My blood froze; then a black blur – our pet labrador – shot out of the thicket, tail between legs, and sprinted down the hill like a greyhound on steroids until disappearing into the safety of his kennel.

When I coaxed him out of it later, I was relieved to find he was missing nothing except a tiny section of the tip of his ear. The poor dog. He never quite forgot the trauma, although the scythe was permanently decommissioned soon afterwards.

The revolutionary calendar lasted only about 12 years, until Napoleon abolished it. One of the reasons it failed was that the old Biblical concept of a day’s rest in every seven was more popular, even with atheists, than the decimal system. And yet, 223 years on, it retains a romantic appeal. You can still follow it – literally and metaphorically – via Twitter @JacobinCalendar.

The French weren’t the only revolutionaries to attempt chronological reform.

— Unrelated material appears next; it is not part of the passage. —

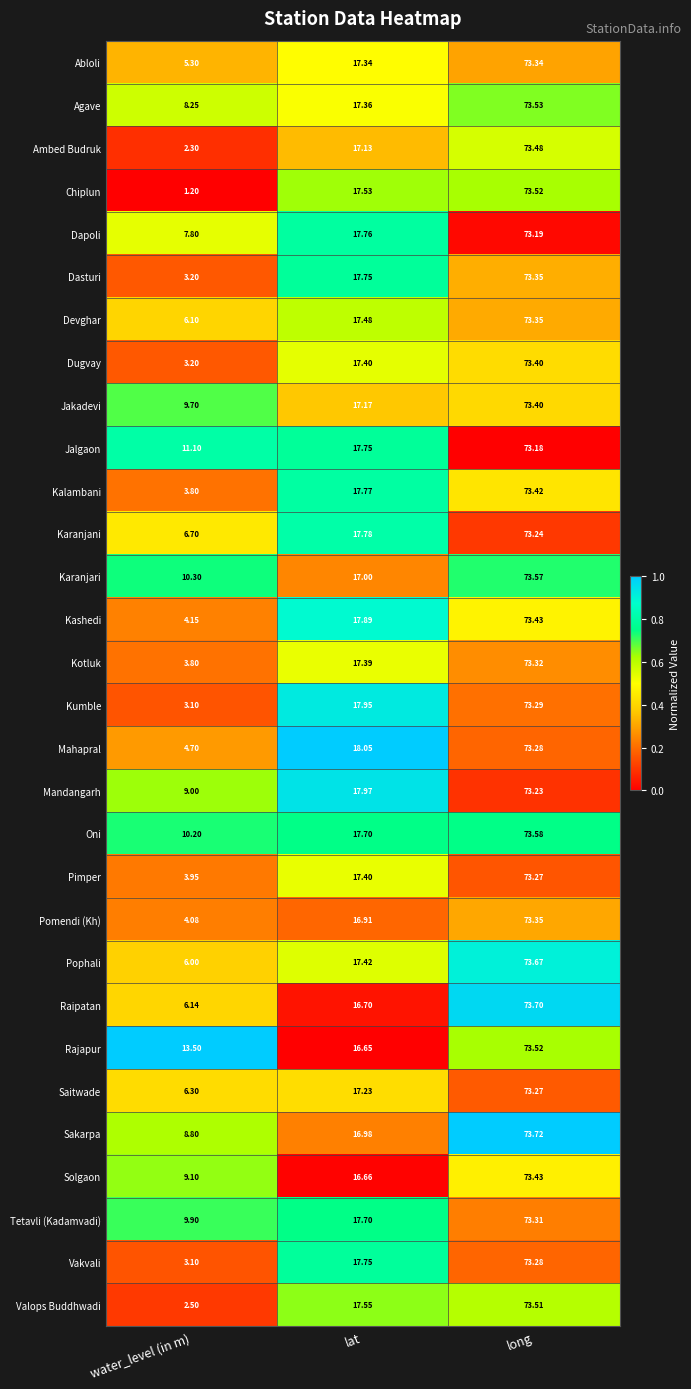

Which category has the highest value across all series?

long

A later generation, the Bolsheviks, had more than one calendar. First they joined western Europe in adopting the Gregorian over the Julian, which is why the “October Revolution” is commemorated in November. Later they made more radical changes, including abolition of Sundays and the introduction of 72 five-day weeks. That system didn’t last either.

The most fanciful new calendar of all, probably, was one devised by the poet Ezra Pound. It too marked a revolution, albeit literary rather than political. It was dedicated to James Joyce, his then hero, and began at the moment (midnight on October 29th, 1921), when Joyce wrote the last word – "yes" – of Ulysses.

Thereafter, for a time, Pound took to dating letters as if that was Day 1 of Year 1 "p.s.U." (post scriptum Ulysses). But he was soon overtaken by another enthusiasm – for Benito Mussolini. And when the Italian fascist devised his own new calendar, Pound adopted that instead. You can still see evidence of Mussolini's system on Milan's central railway station, which according to an inscription was completed in year "IX" of the Era Fascista.

The French calendar had a short second life in the late 19th century, during what it would have insisted was the year 79. In fact that was how the Communards themselves styled it when, after their country’s defeat in the Franco-Prussian war, they declared a people’s republic in Paris.

It happened during what everybody else believed to be the month of May 1871. And the rebels were quickly crushed, reduced to a poignant last stand at Père Lachaise cemetery. There, where that skilled scythe operator, the Grim Reaper, stored his harvests, they were mown down not by blades but by machine guns. They didn't even last until scythe day. The final massacre was on May 28th, aka IX Prairial, the day of "Wild Garlic".